Infancia clandestina

Crítica de Rosa Gronda - El Litoral

Los unos, los otros y los niños

Esta película viene acompañada de muchas expectativas por haber sido designada (no sin polémica) para representarnos por el Oscar a mejor película extranjera; por contar con el respaldo del productor Luis Puenzo (“La historia oficial”) y por la proyección autobiográfica del joven director Benjamín Ávila, quien pasó por situaciones parecidas a las que se relatan.

“Infancia clandestina” reconstruye la vida de un niño cuyos padres son militantes montoneros que regresan del exilio para una contraofensiva en la Argentina militarizada de 1979. El niño debe adoptar otra identidad sin dejar de hacer amigos, estudiar y hasta enamorarse, algo peligroso desde la perspectiva de los padres pero avalado por su adorado y entrañable tío Beto (Alterio hijo) quien (como en la conocida parábola de Bertoldt Brecht) no ve la revolución como una lista interminable de obediencias y obligaciones sino como una actitud que deja espacio al placer y el disfrute de la vida.

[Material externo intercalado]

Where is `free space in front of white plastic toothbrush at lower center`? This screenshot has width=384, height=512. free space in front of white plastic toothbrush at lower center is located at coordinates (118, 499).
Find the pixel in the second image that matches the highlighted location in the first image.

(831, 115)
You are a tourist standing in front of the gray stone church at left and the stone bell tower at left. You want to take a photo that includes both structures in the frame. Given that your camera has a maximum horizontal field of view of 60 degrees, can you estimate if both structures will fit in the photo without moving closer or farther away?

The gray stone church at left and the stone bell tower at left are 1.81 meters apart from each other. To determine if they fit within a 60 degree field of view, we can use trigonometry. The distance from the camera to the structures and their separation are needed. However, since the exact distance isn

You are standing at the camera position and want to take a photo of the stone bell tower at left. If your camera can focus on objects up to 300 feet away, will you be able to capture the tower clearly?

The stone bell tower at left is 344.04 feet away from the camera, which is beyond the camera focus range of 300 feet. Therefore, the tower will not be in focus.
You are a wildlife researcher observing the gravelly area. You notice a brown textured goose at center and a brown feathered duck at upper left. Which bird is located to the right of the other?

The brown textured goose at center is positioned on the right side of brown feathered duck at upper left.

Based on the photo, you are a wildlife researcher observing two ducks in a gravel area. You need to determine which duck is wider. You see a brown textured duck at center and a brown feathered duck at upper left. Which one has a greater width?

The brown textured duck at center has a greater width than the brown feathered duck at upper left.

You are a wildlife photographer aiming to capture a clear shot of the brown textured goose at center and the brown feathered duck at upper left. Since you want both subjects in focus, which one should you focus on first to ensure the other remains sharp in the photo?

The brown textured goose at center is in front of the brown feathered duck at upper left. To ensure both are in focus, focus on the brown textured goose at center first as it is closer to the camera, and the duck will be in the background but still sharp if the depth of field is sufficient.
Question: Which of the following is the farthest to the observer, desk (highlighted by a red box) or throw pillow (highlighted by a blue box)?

La película es muy realista, pero para narrar las escenas más violentas apela a la utilización de secuencias de dibujos, las excelentes caricaturas de Andi Rivas, con voces y sonidos en off. En lo concreto este recurso atempera el dramatismo, desplazando parte de su peso sobre la historia afectiva del protagonista: el cruce de la infancia a la adolescencia, el primer amor, el primer beso y el primer quiebre de la obediencia a sus padres. Desde lo narrativo, las escenas se ven siempre desde la mirada del protagonista (como en “La prima Angélica” de Saura que narra la infancia bajo la sombra del franquismo): no hay ninguna secuencia que el niño no pudiera presenciar de algún modo.

El film puede observarse desde afuera como el recuerdo traumático de un error histórico. Puede comprenderse desde adentro, como el recuerdo melancólico de un tiempo de ideales que justificaban el sacrificio y el combate. Y puede sentirse como la mirada de un niño más cerca del amor que del odio y la violencia.

El director pone en pantalla las contradicciones y la sensibilidad de una generación que estaba autoconvencida de cambiar el mundo y reproduce un retrato de época para entender en su reconstrucción de momentos íntimos personales el contexto de un país con un proyecto que no pudo ser.

Discépolo vs. Divididos

Hay algo de “La vida es bella” en el enmascaramiento del horror, incorporándolo a la anécdota como un juego de bandos contrarios, aunque el niño sepa que las cajitas de maní con chocolate no contienen golosinas sino balas y que hay dinero oculto para solventar esa actividad no del todo comprendida en su mirada inocente.

Más allá de las lecturas ideológicas que pueden generar debates interminables, la ternura y el drama conviven con una emoción que atraviesa toda la película y sobresale particularmente en dos escenas memorables: la discusión visceral de la madre militante, interpretada por Natalia Oreiro y la abuela (estupenda Cristina Banegas). Ambas confrontan allí sus posturas diferentes sobre la exposición de los niños en la lucha armada. El otro momento es cuando la joven madre entona “Sueño de juventud”, el vals de Discépolo que evoca un mundo lejano y perdido, pero que promete seguir iluminando cuando se lo evoque desde el presente.

No siempre el nivel del guión es parejo, hay también algunas metáforas demasiado obvias o edulcoradas y diálogos que hubiesen dado para más.

En los créditos finales, el tema “Living de trincheras” (Divididos) irrumpe con potencia y suma actualidad. Las dos estéticas y ritmos diferentes más destacados de la banda sonora sintetizan sentimientos y sensaciones complementarias que devienen de la película: nostalgia y rebeldía, pasado y presente, suavidad y estrépito, conviviendo para revivir el trago amargo de esas heridas de la historia cercana aún sin cerrar.